#### Written task:
Exactly the lines from the beginning of the listing below through the line that contains "20,1,$1+$1,$8,$9,$2,$3,0*%" should be transcribed, and pictures must stay out.

#### Data records:

----

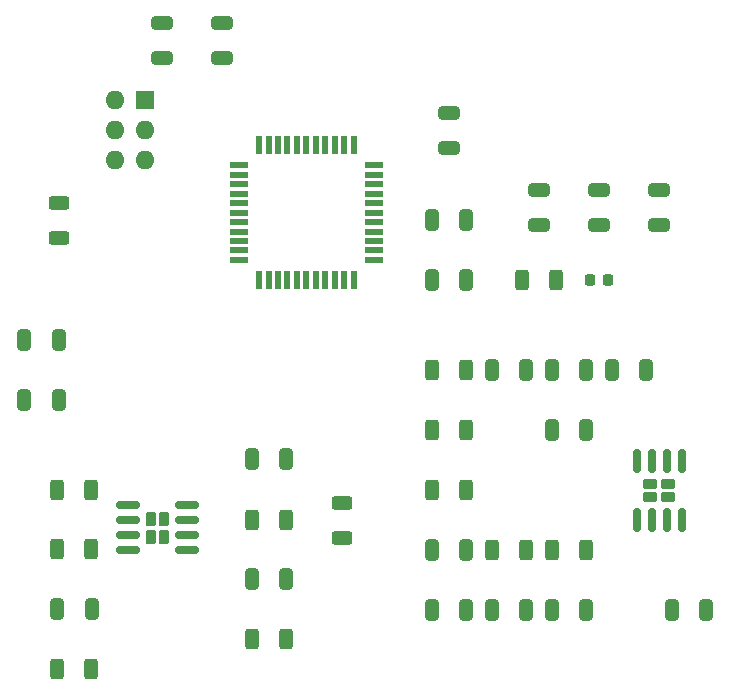
<source format=gbr>
%TF.GenerationSoftware,KiCad,Pcbnew,7.0.8*%
%TF.CreationDate,2023-11-14T18:00:56-08:00*%
%TF.ProjectId,guitar_pedal_4layer,67756974-6172-45f7-9065-64616c5f346c,rev?*%
%TF.SameCoordinates,Original*%
%TF.FileFunction,Paste,Top*%
%TF.FilePolarity,Positive*%
%FSLAX46Y46*%
G04 Gerber Fmt 4.6, Leading zero omitted, Abs format (unit mm)*
G04 Created by KiCad (PCBNEW 7.0.8) date 2023-11-14 18:00:56*
%MOMM*%
%LPD*%
G01*
G04 APERTURE LIST*
G04 Aperture macros list*
%AMRoundRect*
0 Rectangle with rounded corners*
0 $1 Rounding radius*
0 $2 $3 $4 $5 $6 $7 $8 $9 X,Y pos of 4 corners*
0 Add a 4 corners polygon primitive as box body*
4,1,4,$2,$3,$4,$5,$6,$7,$8,$9,$2,$3,0*
0 Add four circle primitives for the rounded corners*
1,1,$1+$1,$2,$3*
1,1,$1+$1,$4,$5*
1,1,$1+$1,$6,$7*
1,1,$1+$1,$8,$9*
0 Add four rect primitives between the rounded corners*
20,1,$1+$1,$2,$3,$4,$5,0*
20,1,$1+$1,$4,$5,$6,$7,0*
20,1,$1+$1,$6,$7,$8,$9,0*
20,1,$1+$1,$8,$9,$2,$3,0*%
G04 Aperture macros list end*
%ADD10RoundRect,0.250000X0.312500X0.625000X-0.312500X0.625000X-0.312500X-0.625000X0.312500X-0.625000X0*%
%ADD11RoundRect,0.250000X0.325000X0.650000X-0.325000X0.650000X-0.325000X-0.650000X0.325000X-0.650000X0*%
%ADD12RoundRect,0.250000X-0.325000X-0.650000X0.325000X-0.650000X0.325000X0.650000X-0.325000X0.650000X0*%
%ADD13RoundRect,0.250000X-0.650000X0.325000X-0.650000X-0.325000X0.650000X-0.325000X0.650000X0.325000X0*%
%ADD14RoundRect,0.250000X-0.625000X0.312500X-0.625000X-0.312500X0.625000X-0.312500X0.625000X0.312500X0*%
%ADD15RoundRect,0.250000X0.650000X-0.325000X0.650000X0.325000X-0.650000X0.325000X-0.650000X-0.325000X0*%
%ADD16RoundRect,0.250000X-0.312500X-0.625000X0.312500X-0.625000X0.312500X0.625000X-0.312500X0.625000X0*%
%ADD17RoundRect,0.218750X0.218750X0.256250X-0.218750X0.256250X-0.218750X-0.256250X0.218750X-0.256250X0*%
%ADD18O,1.600000X1.600000*%
%ADD19R,1.600000X1.600000*%
%ADD20RoundRect,0.250000X0.625000X-0.312500X0.625000X0.312500X-0.625000X0.312500X-0.625000X-0.312500X0*%
%ADD21RoundRect,0.230000X-0.230000X-0.375000X0.230000X-0.375000X0.230000X0.375000X-0.230000X0.375000X0*%
%ADD22RoundRect,0.150000X-0.825000X-0.150000X0.825000X-0.150000X0.825000X0.150000X-0.825000X0.150000X0*%
%ADD23RoundRect,0.230000X0.375000X-0.230000X0.375000X0.230000X-0.375000X0.230000X-0.375000X-0.230000X0*%
%ADD24RoundRect,0.150000X0.150000X-0.825000X0.150000X0.825000X-0.150000X0.825000X-0.150000X-0.825000X0*%
%ADD25R,1.500000X0.550000*%
%ADD26R,0.550000X1.500000*%
G04 APERTURE END LIST*
D10*
%TO.C,R5*%
X131015000Y-96405000D03*
X128090000Y-96405000D03*
%TD*%
D11*
%TO.C,C5*%
X128270000Y-83820000D03*
X125320000Y-83820000D03*
%TD*%
D12*
%TO.C,C7*%
X128077500Y-101485000D03*
X131027500Y-101485000D03*
%TD*%
D13*
%TO.C,C3*%
X173990000Y-66040000D03*
X173990000Y-68990000D03*
%TD*%
D14*
%TO.C,R11*%
X152195000Y-92517500D03*
X152195000Y-95442500D03*
%TD*%
D10*
%TO.C,R3*%
X147512500Y-93980000D03*
X144587500Y-93980000D03*
%TD*%
%TO.C,R8*%
X162752500Y-81280000D03*
X159827500Y-81280000D03*
%TD*%
D11*
%TO.C,C10*%
X162765000Y-96520000D03*
X159815000Y-96520000D03*
%TD*%
D13*
%TO.C,C1*%
X168910000Y-66040000D03*
X168910000Y-68990000D03*
%TD*%
D15*
%TO.C,C16*%
X142035000Y-54815000D03*
X142035000Y-51865000D03*
%TD*%
D10*
%TO.C,R7*%
X162752500Y-91440000D03*
X159827500Y-91440000D03*
%TD*%
D16*
%TO.C,R2*%
X144587500Y-104025000D03*
X147512500Y-104025000D03*
%TD*%
D17*
%TO.C,D1*%
X174777500Y-73660000D03*
X173202500Y-73660000D03*
%TD*%
D11*
%TO.C,C14*%
X167845000Y-81280000D03*
X164895000Y-81280000D03*
%TD*%
D18*
%TO.C,J3*%
X133030000Y-58420000D03*
D19*
X135570000Y-58420000D03*
D18*
X133030000Y-60960000D03*
X135570000Y-60960000D03*
X133030000Y-63500000D03*
X135570000Y-63500000D03*
%TD*%
D10*
%TO.C,R4*%
X131015000Y-106565000D03*
X128090000Y-106565000D03*
%TD*%
D20*
%TO.C,R12*%
X128270000Y-70042500D03*
X128270000Y-67117500D03*
%TD*%
D11*
%TO.C,C11*%
X172925000Y-101600000D03*
X169975000Y-101600000D03*
%TD*%
D15*
%TO.C,C15*%
X161290000Y-62435000D03*
X161290000Y-59485000D03*
%TD*%
D13*
%TO.C,C17*%
X136955000Y-51865000D03*
X136955000Y-54815000D03*
%TD*%
D11*
%TO.C,C13*%
X172925000Y-86360000D03*
X169975000Y-86360000D03*
%TD*%
D21*
%TO.C,U3*%
X136032500Y-93865000D03*
X136032500Y-95365000D03*
X137172500Y-93865000D03*
X137172500Y-95365000D03*
D22*
X134127500Y-92710000D03*
X134127500Y-93980000D03*
X134127500Y-95250000D03*
X134127500Y-96520000D03*
X139077500Y-96520000D03*
X139077500Y-95250000D03*
X139077500Y-93980000D03*
X139077500Y-92710000D03*
%TD*%
D11*
%TO.C,C12*%
X183085000Y-101600000D03*
X180135000Y-101600000D03*
%TD*%
%TO.C,C8*%
X147525000Y-98945000D03*
X144575000Y-98945000D03*
%TD*%
D12*
%TO.C,C2*%
X159815000Y-68580000D03*
X162765000Y-68580000D03*
%TD*%
D23*
%TO.C,U4*%
X178320000Y-92010000D03*
X179820000Y-92010000D03*
X178320000Y-90870000D03*
X179820000Y-90870000D03*
D24*
X177165000Y-93915000D03*
X178435000Y-93915000D03*
X179705000Y-93915000D03*
X180975000Y-93915000D03*
X180975000Y-88965000D03*
X179705000Y-88965000D03*
X178435000Y-88965000D03*
X177165000Y-88965000D03*
%TD*%
D11*
%TO.C,C22*%
X162765000Y-101600000D03*
X159815000Y-101600000D03*
%TD*%
D12*
%TO.C,C9*%
X144575000Y-88785000D03*
X147525000Y-88785000D03*
%TD*%
D16*
%TO.C,R6*%
X128090000Y-91440000D03*
X131015000Y-91440000D03*
%TD*%
D11*
%TO.C,C6*%
X128270000Y-78700000D03*
X125320000Y-78700000D03*
%TD*%
D10*
%TO.C,R10*%
X172912500Y-96520000D03*
X169987500Y-96520000D03*
%TD*%
D15*
%TO.C,C18*%
X179070000Y-68990000D03*
X179070000Y-66040000D03*
%TD*%
D11*
%TO.C,C20*%
X172925000Y-81280000D03*
X169975000Y-81280000D03*
%TD*%
%TO.C,C19*%
X167845000Y-101600000D03*
X164895000Y-101600000D03*
%TD*%
D10*
%TO.C,R9*%
X167832500Y-96520000D03*
X164907500Y-96520000D03*
%TD*%
D25*
%TO.C,U1*%
X143510000Y-63920000D03*
X143510000Y-64720000D03*
X143510000Y-65520000D03*
X143510000Y-66320000D03*
X143510000Y-67120000D03*
X143510000Y-67920000D03*
X143510000Y-68720000D03*
X143510000Y-69520000D03*
X143510000Y-70320000D03*
X143510000Y-71120000D03*
X143510000Y-71920000D03*
D26*
X145210000Y-73620000D03*
X146010000Y-73620000D03*
X146810000Y-73620000D03*
X147610000Y-73620000D03*
X148410000Y-73620000D03*
X149210000Y-73620000D03*
X150010000Y-73620000D03*
X150810000Y-73620000D03*
X151610000Y-73620000D03*
X152410000Y-73620000D03*
X153210000Y-73620000D03*
D25*
X154910000Y-71920000D03*
X154910000Y-71120000D03*
X154910000Y-70320000D03*
X154910000Y-69520000D03*
X154910000Y-68720000D03*
X154910000Y-67920000D03*
X154910000Y-67120000D03*
X154910000Y-66320000D03*
X154910000Y-65520000D03*
X154910000Y-64720000D03*
X154910000Y-63920000D03*
D26*
X153210000Y-62220000D03*
X152410000Y-62220000D03*
X151610000Y-62220000D03*
X150810000Y-62220000D03*
X150010000Y-62220000D03*
X149210000Y-62220000D03*
X148410000Y-62220000D03*
X147610000Y-62220000D03*
X146810000Y-62220000D03*
X146010000Y-62220000D03*
X145210000Y-62220000D03*
%TD*%
D16*
%TO.C,R1*%
X167447500Y-73660000D03*
X170372500Y-73660000D03*
%TD*%
D10*
%TO.C,R13*%
X162752500Y-86360000D03*
X159827500Y-86360000D03*
%TD*%
D11*
%TO.C,C21*%
X178005000Y-81280000D03*
X175055000Y-81280000D03*
%TD*%
D12*
%TO.C,C4*%
X159815000Y-73660000D03*
X162765000Y-73660000D03*
%TD*%
M02*

</source>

----

#### Answer space:
<source format=gbr>
%TF.GenerationSoftware,KiCad,Pcbnew,7.0.8*%
%TF.CreationDate,2023-11-14T18:00:56-08:00*%
%TF.ProjectId,guitar_pedal_4layer,67756974-6172-45f7-9065-64616c5f346c,rev?*%
%TF.SameCoordinates,Original*%
%TF.FileFunction,Paste,Top*%
%TF.FilePolarity,Positive*%
%FSLAX46Y46*%
G04 Gerber Fmt 4.6, Leading zero omitted, Abs format (unit mm)*
G04 Created by KiCad (PCBNEW 7.0.8) date 2023-11-14 18:00:56*
%MOMM*%
%LPD*%
G01*
G04 APERTURE LIST*
G04 Aperture macros list*
%AMRoundRect*
0 Rectangle with rounded corners*
0 $1 Rounding radius*
0 $2 $3 $4 $5 $6 $7 $8 $9 X,Y pos of 4 corners*
0 Add a 4 corners polygon primitive as box body*
4,1,4,$2,$3,$4,$5,$6,$7,$8,$9,$2,$3,0*
0 Add four circle primitives for the rounded corners*
1,1,$1+$1,$2,$3*
1,1,$1+$1,$4,$5*
1,1,$1+$1,$6,$7*
1,1,$1+$1,$8,$9*
0 Add four rect primitives between the rounded corners*
20,1,$1+$1,$2,$3,$4,$5,0*
20,1,$1+$1,$4,$5,$6,$7,0*
20,1,$1+$1,$6,$7,$8,$9,0*
20,1,$1+$1,$8,$9,$2,$3,0*%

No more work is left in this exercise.